Example of cadence calculation for a significantly abnormal gait sequence.
(A) Filtered sequential ‘LRdiff’ of gait sequence of our PD patient’s (Pt. 2), whose gait mixed with significant FOG and small steps. The movie is 14 seconds long, the time she took to walk less than 2 m. Many instances of freezing and involuntary oscillations were observed during the gait. The sequential ST-ACF of 11 seconds’ duration (subtracting window length of 3 seconds from the raw movie length) obtained from (A) is shown as (B). (C)–(F) show the ST-ACF at the corresponding tC − tF timings in (A, B). (C)–(F) demonstrate examples in which accurate gait frequency detection is confirmed (D, E) or doubtful (C, F) when applying the same procedure used for the normal gait movies as shown in Fig 3.
Fig 6.
Example of identifying periodic gait steps among the mixed FOG and metrics comparison between different gait sequences.
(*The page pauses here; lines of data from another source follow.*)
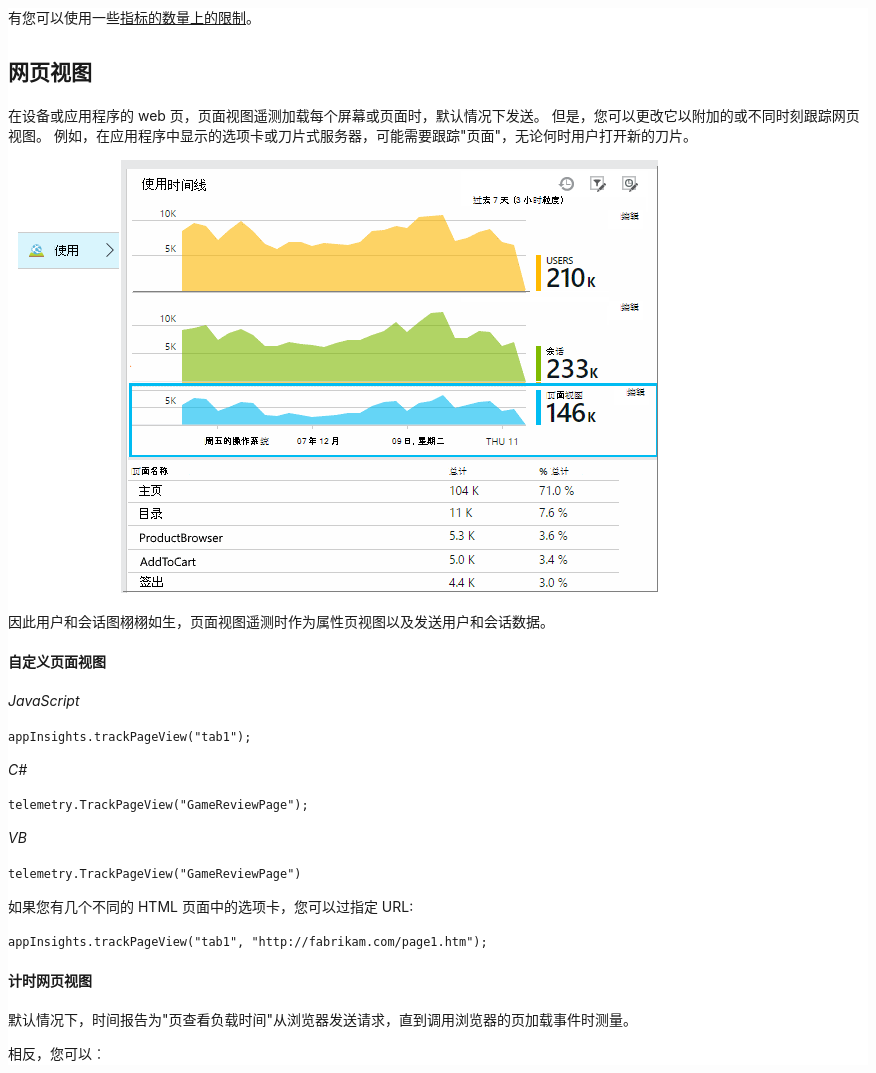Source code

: 有您可以使用一些[指标的数量上的限制](#limits)。

## <a name="page-views"></a>网页视图

在设备或应用程序的 web 页，页面视图遥测加载每个屏幕或页面时，默认情况下发送。 但是，您可以更改它以附加的或不同时刻跟踪网页视图。 例如，在应用程序中显示的选项卡或刀片式服务器，可能需要跟踪"页面"，无论何时用户打开新的刀片。 

![使用镜头概述刀片式服务器上](./media/app-insights-api-custom-events-metrics/appinsights-47usage-2.png)

因此用户和会话图栩栩如生，页面视图遥测时作为属性页视图以及发送用户和会话数据。

#### <a name="custom-page-views"></a>自定义页面视图

*JavaScript*

    appInsights.trackPageView("tab1");

*C#*

    telemetry.TrackPageView("GameReviewPage");

*VB*

    telemetry.TrackPageView("GameReviewPage")


如果您有几个不同的 HTML 页面中的选项卡，您可以过指定 URL:

    appInsights.trackPageView("tab1", "http://fabrikam.com/page1.htm");

#### <a name="timing-page-views"></a>计时网页视图

默认情况下，时间报告为"页查看负载时间"从浏览器发送请求，直到调用浏览器的页加载事件时测量。

相反，您可以︰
(A) Data obtained from the same patient (Pt. 2) as in Fig 5. In reference to the ST-ACF of control gait that is randomly selected from CASIA Dataset-B sequences, the similarity of ST-ACF at each moment to that of normal gait is measured in terms of DTW-based distance (second from bottom row in A) or kNN-based anomaly (bottom row in A). As long as the same reference and preprocessing configurations are used, the DTW- or kNN-based distance are comparable between different gait sequences as summarized in boxplots (B) for DTW and in boxplots (C) for kNN. In (B) and (C), there was a significant difference in statistical distance/anomaly value among the 3 subgroups: control gait, affected gait from Pt. 1 (Fig 4), and severely affected gait from Pt. 2 (one-way analysis of variance; p < 2.2e-16). Regarding the difference between control gait sequence and gait from Pt. 1 (Fig 6D), discrimination performance was better for DTW (area under the curve [AUC], 0.957) than for kNN (AUC, 0.754) (p < 2.2e-16 for DeLong’s test). Meanwhile, when comparing gait sequences before versus after DBS treatment from Pt. 1 (Fig 4A and 4C), discrimination performance was better for kNN-based distance (AUC, 0.980) than for DTW-based distance (AUC, 0.572) (p < 2.2e-16 on DeLong’s test) (Fig 6E).